The new plan, compared against Trump’s initial proposal, would increase tax rates across all income levels, dramatically reduce the number of people who would pay no income taxes at all and impose a new cap on charitable deductions for the wealthy. It was described to POLITICO by Tax Foundation analyst Alan Cole.

Trump himself has not yet approved the revisions being drafted by Kudlow, a CNBC host, and Moore, a fellow at the Heritage Foundation, but his campaign requested that the economists produce a revision of the tax plan he first unveiled last September.

Kudlow previously told POLITICO that the Tax Foundation gave the new package a 10-year deficit score of $3.8 trillion, down from the initial $10 trillion estimate for Trump’s first plan.
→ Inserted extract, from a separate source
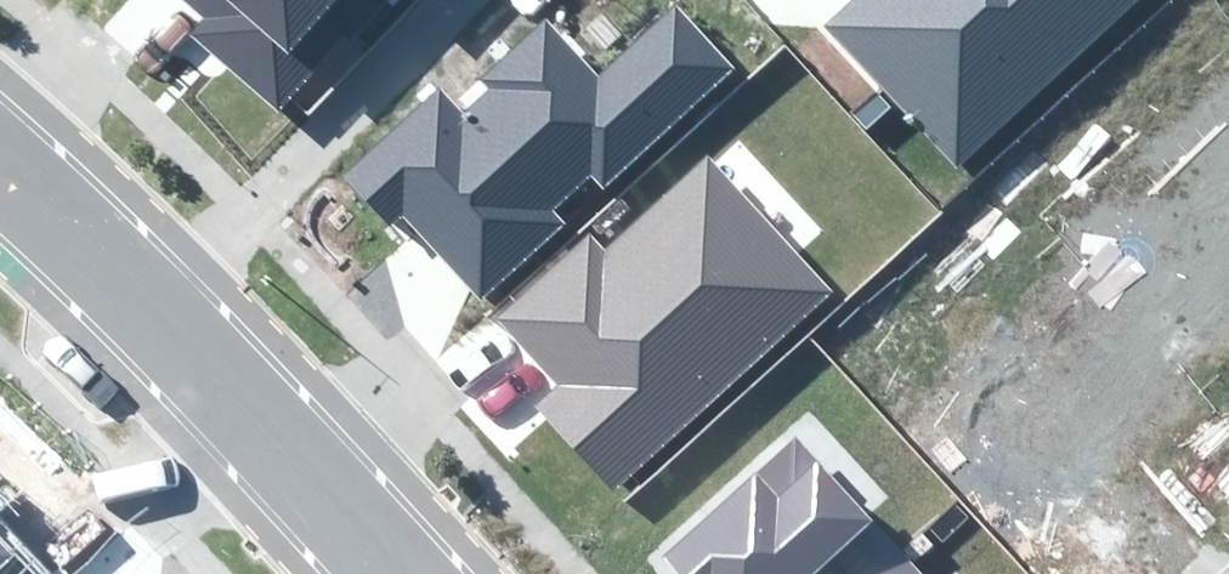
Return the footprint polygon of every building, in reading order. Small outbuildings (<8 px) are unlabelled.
[(279,110),(345,36),(350,40),(385,0),(188,0),(208,18),(193,35),(279,110)] [(402,213),(484,301),(567,225),(554,210),(591,176),(604,190),(738,68),(676,0),(598,72),(546,16),(481,76),(492,87),(464,113),(440,87),(343,176),(389,226),(402,213)] [(825,22),(957,164),(1135,0),(850,0),(825,22)] [(535,406),(615,491),(829,292),(704,159),(607,249),(590,232),(497,319),(558,384),(535,406)] [(661,558),(676,573),(875,573),(900,551),(794,437),(661,558)] [(0,542),(0,573),(30,573),(0,542)] [(900,551),(875,573),(922,573),(900,551)]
Cole confirmed those figures, while providing new details of the Kudlow-Moore plan that netted the big reduction.

In Trump’s original plan, he set three tax rates: 10 percent, 20 percent and 25 percent. (For perspective, the current top rate is 39.6 percent.)
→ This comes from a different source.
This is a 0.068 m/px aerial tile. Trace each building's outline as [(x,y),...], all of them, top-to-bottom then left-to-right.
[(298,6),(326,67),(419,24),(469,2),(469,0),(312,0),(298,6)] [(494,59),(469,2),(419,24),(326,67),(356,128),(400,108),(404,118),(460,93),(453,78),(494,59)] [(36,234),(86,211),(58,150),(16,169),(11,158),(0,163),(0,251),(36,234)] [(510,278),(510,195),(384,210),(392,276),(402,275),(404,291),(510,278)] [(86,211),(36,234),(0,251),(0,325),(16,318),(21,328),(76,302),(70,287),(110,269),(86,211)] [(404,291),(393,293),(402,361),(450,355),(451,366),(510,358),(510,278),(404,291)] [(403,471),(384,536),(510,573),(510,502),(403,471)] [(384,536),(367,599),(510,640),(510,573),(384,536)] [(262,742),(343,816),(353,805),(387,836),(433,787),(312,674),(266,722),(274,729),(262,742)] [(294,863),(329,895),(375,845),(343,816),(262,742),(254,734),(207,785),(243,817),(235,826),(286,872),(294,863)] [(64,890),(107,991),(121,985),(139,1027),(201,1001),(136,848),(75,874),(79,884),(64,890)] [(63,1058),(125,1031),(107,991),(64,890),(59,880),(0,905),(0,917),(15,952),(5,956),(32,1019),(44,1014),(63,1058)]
In the Kudlow-Moore draft, those would all rise, according to Cole, to 15 percent, 25 percent and 28 percent. Kudlow had previously only described raising the top rate, which Trump himself has signaled publicly he is open to.
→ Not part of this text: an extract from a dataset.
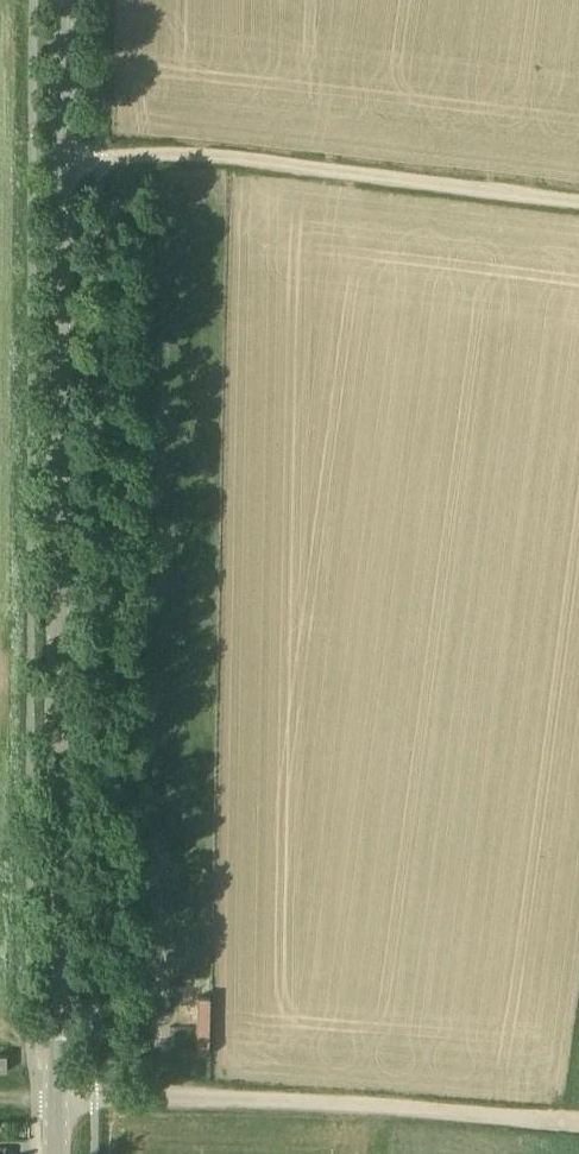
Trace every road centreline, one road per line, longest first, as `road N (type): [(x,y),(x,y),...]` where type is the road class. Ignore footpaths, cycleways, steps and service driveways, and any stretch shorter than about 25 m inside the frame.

In addition, Trump’s original plan required no income tax payments from individuals earning less than $25,000 and married couples earning below $50,000. Those thresholds under the Kudlow-Moore plan would drop to $10,000 and $20,000, according to Cole.

Plus, Cole said, the Kudlow-Moore draft would impose a new cap on itemizable deductions, such as charitable contributions and mortgage interest, at $25,000 for individuals and $50,000 for married couples.

Kudlow had previously outlined the other changes, which include allowing businesses to itemize certain expenses and reducing the top rate in Trump’s original plan on capital gains from 20 percent to 15 percent.

Cole said the Kudlow-Moore plan he scored would add $3.8 trillion to the federal deficit over the next decade using so-called “dynamic” scoring that includes projected economic growth. The 10-year deficit score not factoring in such growth is $6.7 trillion, Cole said.